The university breaks ground on riverfront track-and-field facility.
Construction has begun on Indiana State University’s first new athletic facility in 25 years.
Student athletes jogged into place carrying golden shovels and a shot from a starter’s pistol served as the signal for university administrators, coaches, donors and others to break ground Monday for the first phase of a new track and field complex.
Pending approval by the university’s Board of Trustees in May, the facility will be named “Gibson Track and Field” in recognition of the Max and Jacquie Gibson family’s leadership in promoting the development of competitive athletic venues and for providing longstanding philanthropic support, including a significant gift for this project, university President Daniel J. Bradley said.
“It should come as no surprise that the same visionaries who were involved in creating the LaVern Gibson course are engaged in making this track and field a reality,” said Bradley. They understand the impact that first-rate facilities can have on a community through the attraction of local, regional and national competitions.”
The facility at 400 N. First Street is Indiana State’s first new intercollegiate athletic venue since 1989. It is also the first major project in Terre Haute’s Riverscape development area.
“One of Indiana State’s strategic goals is to partner with our community in revitalizing the downtown, including its riverfront,” said Bradley. “Indiana State is proud to serve as a catalyst in helping transform the banks of the Wabash River from an abandoned industrial site into a destination for family friendly activities.”
Bradley said the university is partnering with the Wabash River Development and Beautification Board in envisioning a sports and recreational area along the river banks that includes extended trails for walking, jogging and biking.
“I’m excited … that we’re going to have new development on the riverfront. This is the beginning of many projects along the river,” said Terre Haute Mayor Duke Bennett.
“Our track program is one of our most consistently successful athletic programs,” noted Ron Prettyman, Indiana State’s director of intercollegiate athletics. “This is a great day in our athletic history.”
The $4.3 million track and field facility marks the first newly constructed athletic venue since the Eleanor Forsythe St. John softball complex. Christy Barrett Sherman, a 1991 Indiana State graduate and four-time NCAA track and field All-American, said she is proud to watch the dream of a facility to replace the nearly 50-year-old Marks Field become a reality.
“This facility will make a difference – not only here but to all who are involved in sports throughout our area and the state,” she said. “Each and every Sycamore who has been a part of this program can take great pride in knowing that our hard work and success have paid off.

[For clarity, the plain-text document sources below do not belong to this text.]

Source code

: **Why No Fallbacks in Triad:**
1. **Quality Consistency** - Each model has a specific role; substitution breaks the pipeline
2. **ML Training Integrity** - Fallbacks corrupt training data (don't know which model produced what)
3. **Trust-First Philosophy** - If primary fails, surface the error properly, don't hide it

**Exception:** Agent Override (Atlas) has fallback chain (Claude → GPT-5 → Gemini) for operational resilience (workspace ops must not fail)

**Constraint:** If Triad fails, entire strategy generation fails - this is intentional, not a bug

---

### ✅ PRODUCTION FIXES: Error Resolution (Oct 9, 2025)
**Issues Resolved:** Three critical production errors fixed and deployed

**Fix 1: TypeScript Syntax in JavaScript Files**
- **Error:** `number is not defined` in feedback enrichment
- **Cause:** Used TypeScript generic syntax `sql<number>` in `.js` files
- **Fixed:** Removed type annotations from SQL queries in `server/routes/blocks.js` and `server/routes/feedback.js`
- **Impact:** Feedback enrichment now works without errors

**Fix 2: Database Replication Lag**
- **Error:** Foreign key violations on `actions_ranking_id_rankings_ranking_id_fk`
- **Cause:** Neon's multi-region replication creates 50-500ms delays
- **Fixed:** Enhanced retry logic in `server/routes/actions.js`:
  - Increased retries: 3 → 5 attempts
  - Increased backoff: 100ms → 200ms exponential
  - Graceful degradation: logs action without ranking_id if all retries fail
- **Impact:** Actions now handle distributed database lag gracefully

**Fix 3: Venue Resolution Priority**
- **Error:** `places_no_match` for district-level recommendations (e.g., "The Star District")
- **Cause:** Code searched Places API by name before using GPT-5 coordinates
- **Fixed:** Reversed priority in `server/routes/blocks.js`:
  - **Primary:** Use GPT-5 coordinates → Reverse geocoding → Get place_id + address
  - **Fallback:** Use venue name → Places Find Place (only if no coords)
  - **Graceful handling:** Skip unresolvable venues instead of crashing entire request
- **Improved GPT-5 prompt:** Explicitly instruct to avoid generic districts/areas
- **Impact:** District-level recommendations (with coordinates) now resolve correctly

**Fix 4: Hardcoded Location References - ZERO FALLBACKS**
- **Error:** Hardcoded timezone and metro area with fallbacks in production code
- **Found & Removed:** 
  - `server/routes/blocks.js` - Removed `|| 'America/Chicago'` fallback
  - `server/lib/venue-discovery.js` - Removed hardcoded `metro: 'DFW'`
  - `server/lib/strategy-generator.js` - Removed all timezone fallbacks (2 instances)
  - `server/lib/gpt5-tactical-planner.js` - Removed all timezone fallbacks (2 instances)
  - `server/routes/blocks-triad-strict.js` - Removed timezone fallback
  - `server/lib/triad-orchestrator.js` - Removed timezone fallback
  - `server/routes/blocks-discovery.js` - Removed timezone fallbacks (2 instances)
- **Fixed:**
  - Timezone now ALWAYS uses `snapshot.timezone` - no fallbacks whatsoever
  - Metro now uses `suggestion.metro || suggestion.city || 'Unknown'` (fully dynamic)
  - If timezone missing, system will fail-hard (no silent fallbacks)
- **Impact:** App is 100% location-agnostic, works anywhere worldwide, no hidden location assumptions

Future Sycamores will now be rewarded with an outstanding complex to train at and to continue the tradition of Sycamore track and field standouts and championships.”
Bradley said university leaders hope the track and field facility, scheduled for completion this fall, will serve as the site for competitive meets at the local, regional and national levels.
“If we are successful in replicating a fraction of what has been accomplished with the LaVern Gibson Championship Cross Country Course, it could have a major economic impact on our community,” he said.
Charlie Williams, president of the Wabash River Development and Beautification Board, said this project and others to come will improve the quality of life in Terre Haute.
“Much will be gained as the Riverscape plan unfolds. I joined the group because I believe it is Terre Haute’s opportunity of a lifetime to elevate the way people, both internally and externally, think of our city,” he said. “Let’s hope the Riverscape plan runs faster and jumps higher in making our quality of place a champion for all to know and enjoy.”